The acknowledgement came at a legislative hearing Thursday, two weeks after the Sacramento Bee reported on the case of 48-year-old James Flavy Coy Brown, and after officials in two states called for a federal probe.
“Policies were not followed,” said Mike Willden, director of the state agency. “We own it in this case. We blew it. We’re taking corrective action.”
Richard Whitley, administrator of the Nevada State Health Division, told lawmakers that officials are trying to determine who’s responsible for letting Brown go to Sacramento, where he apparently had never been before.
The officials also have changed policy so two doctors must sign off on a patient discharge, Whitley said, and the director of the Rawson-Neal Psychiatric Hospital must sign off on out-of-state trips to ensure proper care is available at the destination.
Nevada health officer Tracey Green said psychiatric patients are allowed to go out-of-state after discharge if they like, but policy requires staff to ensure there is shelter and a support system waiting for them at their destination.

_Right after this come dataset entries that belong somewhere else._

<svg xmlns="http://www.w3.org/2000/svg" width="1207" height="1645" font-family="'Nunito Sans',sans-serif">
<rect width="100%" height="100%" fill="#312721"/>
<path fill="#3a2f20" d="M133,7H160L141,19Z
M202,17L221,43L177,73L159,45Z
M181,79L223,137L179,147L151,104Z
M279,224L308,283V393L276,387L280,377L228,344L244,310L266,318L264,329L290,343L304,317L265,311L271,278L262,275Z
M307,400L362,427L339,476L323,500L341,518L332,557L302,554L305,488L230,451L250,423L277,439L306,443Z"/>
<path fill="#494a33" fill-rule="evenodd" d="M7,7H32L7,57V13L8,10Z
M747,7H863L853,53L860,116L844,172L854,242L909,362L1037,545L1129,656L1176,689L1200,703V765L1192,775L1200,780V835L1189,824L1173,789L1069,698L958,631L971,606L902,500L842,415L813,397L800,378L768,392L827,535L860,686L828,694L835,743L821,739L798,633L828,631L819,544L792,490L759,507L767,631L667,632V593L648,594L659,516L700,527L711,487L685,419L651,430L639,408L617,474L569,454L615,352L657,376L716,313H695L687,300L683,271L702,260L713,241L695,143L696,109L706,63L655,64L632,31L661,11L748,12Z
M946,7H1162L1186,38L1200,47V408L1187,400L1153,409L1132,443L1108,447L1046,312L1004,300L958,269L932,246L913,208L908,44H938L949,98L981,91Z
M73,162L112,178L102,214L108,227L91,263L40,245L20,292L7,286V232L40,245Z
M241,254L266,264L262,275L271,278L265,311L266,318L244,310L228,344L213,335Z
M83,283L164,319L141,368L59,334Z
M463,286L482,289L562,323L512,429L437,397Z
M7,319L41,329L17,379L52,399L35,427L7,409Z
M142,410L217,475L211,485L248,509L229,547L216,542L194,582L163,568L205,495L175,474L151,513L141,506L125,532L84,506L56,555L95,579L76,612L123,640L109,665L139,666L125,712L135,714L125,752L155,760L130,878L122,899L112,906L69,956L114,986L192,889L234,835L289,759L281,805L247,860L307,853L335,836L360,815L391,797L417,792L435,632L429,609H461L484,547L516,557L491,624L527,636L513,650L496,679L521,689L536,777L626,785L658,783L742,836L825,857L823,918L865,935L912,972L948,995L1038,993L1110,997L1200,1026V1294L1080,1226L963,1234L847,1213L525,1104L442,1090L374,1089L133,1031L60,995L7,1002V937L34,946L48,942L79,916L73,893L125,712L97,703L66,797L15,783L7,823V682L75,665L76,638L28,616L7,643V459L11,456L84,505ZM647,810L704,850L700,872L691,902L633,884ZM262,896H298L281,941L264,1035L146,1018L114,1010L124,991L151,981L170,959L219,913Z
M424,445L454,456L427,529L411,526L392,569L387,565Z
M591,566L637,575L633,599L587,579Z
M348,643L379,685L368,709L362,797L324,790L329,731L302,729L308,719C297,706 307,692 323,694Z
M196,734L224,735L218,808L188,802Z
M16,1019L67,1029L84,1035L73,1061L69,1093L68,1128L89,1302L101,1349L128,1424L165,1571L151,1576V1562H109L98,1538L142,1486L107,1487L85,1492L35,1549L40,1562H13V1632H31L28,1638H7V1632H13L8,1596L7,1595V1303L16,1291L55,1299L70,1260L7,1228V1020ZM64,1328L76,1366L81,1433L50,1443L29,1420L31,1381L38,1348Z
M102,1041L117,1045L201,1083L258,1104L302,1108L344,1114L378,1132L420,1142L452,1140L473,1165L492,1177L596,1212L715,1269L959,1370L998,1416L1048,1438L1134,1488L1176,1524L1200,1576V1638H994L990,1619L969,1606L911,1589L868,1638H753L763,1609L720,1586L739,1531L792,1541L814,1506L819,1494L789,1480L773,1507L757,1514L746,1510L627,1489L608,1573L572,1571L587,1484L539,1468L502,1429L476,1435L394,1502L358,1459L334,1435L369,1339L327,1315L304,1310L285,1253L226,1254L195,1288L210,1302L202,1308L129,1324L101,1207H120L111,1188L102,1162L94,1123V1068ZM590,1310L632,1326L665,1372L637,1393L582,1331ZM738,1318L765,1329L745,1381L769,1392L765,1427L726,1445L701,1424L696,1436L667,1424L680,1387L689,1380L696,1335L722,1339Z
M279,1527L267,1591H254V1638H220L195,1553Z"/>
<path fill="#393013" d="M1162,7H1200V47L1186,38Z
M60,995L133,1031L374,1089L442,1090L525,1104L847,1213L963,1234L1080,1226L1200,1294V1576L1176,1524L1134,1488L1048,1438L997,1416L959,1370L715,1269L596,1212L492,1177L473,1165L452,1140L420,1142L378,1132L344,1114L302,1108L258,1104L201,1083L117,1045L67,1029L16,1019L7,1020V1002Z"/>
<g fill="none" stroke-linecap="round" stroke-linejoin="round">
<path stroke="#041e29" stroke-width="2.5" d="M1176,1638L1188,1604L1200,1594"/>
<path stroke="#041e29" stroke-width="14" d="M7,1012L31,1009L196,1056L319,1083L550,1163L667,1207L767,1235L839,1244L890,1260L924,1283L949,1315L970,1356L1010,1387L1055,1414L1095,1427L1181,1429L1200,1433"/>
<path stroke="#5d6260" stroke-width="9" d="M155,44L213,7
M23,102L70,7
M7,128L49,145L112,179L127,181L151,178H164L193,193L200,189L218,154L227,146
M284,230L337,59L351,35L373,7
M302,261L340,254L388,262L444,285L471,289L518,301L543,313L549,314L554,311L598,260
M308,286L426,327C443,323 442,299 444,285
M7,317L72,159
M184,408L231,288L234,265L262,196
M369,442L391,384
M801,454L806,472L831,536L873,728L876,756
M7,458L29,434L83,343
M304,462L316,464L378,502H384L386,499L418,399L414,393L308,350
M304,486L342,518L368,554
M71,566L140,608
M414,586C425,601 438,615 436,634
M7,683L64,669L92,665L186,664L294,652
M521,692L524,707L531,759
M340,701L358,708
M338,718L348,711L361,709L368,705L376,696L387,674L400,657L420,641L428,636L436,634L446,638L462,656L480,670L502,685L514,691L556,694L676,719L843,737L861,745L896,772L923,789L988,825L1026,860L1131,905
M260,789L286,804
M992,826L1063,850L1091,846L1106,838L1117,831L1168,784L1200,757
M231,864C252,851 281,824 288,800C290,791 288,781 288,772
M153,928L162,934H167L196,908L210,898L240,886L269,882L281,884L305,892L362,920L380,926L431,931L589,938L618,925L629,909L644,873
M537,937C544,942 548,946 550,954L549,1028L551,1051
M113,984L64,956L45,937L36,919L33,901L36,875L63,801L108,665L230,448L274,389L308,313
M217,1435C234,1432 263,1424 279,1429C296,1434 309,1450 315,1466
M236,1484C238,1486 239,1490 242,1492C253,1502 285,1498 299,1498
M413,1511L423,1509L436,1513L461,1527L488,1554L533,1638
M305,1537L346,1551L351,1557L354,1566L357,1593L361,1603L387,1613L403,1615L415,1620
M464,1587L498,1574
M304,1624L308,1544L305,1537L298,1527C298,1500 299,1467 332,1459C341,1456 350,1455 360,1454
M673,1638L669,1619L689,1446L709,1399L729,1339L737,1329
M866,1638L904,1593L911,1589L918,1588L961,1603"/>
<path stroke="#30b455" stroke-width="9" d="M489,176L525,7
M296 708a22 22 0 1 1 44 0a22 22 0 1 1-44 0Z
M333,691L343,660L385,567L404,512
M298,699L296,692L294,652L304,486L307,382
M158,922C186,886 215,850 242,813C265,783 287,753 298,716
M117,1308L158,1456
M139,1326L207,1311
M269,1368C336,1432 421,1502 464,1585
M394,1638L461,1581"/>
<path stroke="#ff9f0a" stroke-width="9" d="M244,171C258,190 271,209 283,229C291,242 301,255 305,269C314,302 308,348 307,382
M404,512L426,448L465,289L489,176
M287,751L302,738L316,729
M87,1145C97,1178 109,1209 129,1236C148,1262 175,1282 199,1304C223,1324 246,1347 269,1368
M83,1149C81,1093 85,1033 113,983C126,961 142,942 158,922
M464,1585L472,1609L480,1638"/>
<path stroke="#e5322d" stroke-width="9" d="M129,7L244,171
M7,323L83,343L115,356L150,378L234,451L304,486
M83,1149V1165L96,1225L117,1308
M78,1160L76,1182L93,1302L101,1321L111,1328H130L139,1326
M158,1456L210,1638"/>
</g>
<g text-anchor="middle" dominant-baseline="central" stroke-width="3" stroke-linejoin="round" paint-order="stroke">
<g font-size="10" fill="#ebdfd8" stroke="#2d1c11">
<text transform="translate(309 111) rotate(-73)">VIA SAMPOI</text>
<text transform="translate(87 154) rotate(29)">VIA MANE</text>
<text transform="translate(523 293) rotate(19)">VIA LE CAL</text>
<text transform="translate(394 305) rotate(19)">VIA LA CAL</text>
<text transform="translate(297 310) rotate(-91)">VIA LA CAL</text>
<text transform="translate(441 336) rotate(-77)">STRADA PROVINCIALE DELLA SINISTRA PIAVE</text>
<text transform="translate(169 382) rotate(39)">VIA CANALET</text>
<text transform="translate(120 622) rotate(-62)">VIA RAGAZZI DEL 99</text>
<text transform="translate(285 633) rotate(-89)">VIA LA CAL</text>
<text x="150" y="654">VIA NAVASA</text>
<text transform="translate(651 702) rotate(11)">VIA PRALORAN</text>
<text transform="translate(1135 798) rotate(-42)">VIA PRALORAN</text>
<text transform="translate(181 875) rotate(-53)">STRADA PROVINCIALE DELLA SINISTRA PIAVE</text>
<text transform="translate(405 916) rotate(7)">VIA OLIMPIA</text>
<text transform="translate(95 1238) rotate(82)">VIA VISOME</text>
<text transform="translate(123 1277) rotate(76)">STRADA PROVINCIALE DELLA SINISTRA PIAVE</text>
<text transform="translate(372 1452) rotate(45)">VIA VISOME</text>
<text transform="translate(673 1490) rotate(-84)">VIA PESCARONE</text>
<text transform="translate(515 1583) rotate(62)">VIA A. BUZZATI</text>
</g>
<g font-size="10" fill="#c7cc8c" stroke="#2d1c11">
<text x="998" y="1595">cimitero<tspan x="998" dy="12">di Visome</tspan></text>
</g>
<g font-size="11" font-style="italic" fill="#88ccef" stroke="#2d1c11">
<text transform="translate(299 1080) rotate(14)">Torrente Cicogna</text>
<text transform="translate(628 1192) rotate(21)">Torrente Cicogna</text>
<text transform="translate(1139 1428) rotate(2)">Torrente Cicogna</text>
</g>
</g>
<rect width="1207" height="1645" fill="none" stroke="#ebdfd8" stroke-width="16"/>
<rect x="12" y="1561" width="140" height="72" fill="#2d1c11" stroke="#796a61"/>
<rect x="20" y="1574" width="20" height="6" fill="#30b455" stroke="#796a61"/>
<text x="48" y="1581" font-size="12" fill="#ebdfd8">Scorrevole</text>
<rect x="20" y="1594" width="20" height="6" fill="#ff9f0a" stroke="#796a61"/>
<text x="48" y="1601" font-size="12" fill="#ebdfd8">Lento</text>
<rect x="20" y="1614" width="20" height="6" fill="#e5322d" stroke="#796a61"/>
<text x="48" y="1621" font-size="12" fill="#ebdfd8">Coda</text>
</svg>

Staffers said Brown appeared confused and frightened when he arrived Feb. 13 at the Loaves & Fishes homeless center.
Discharge papers from Southern Nevada Adult Mental Health Services, obtained by the Bee, state, “Discharge to Greyhound bus station by taxi with 3 day supply of medication. ... Follow up with medical doctor in California.”
After he arrived in Sacramento, Brown contacted police, who told him to leave the center because it was closing for the day. The Bee said he stayed at an overnight shelter before returning to Loaves and Fishes the next day, and then was sent to the emergency room by bus.
Loaves and Fishes staffers have since lost track of him, and the Bee reports it doesn’t appear he was ever admitted to the Sacramento County Mental Health Treatment Center.
The story prompted California state Senate President Pro Tempore Darrell Steinberg, D-Sacramento, to request a formal federal investigation into what he called Nevada’s “Greyhound therapy.”
“Interstate dumping of society’s most vulnerable population is unconscionable and irresponsible,” Steinberg said in a letter to U.S. Secretary of Health and Human Services Kathleen Sebelius. “Instructing an individual with schizophrenia to take a 15-hour bus journey to an unfamiliar city with insufficient medication and resources is a clear violation of the patient’s civil rights, tantamount to abuse.”
Mary Woods, spokeswoman for the Nevada health department, said her agency also requested the investigation.
Nevada officials contend there’s no evidence of systemic patient dumping.
“This is not a widespread issue,” Willden said in an interview with the Las Vegas Sun. “This is an isolated, rare incident where staff did not follow our policies.”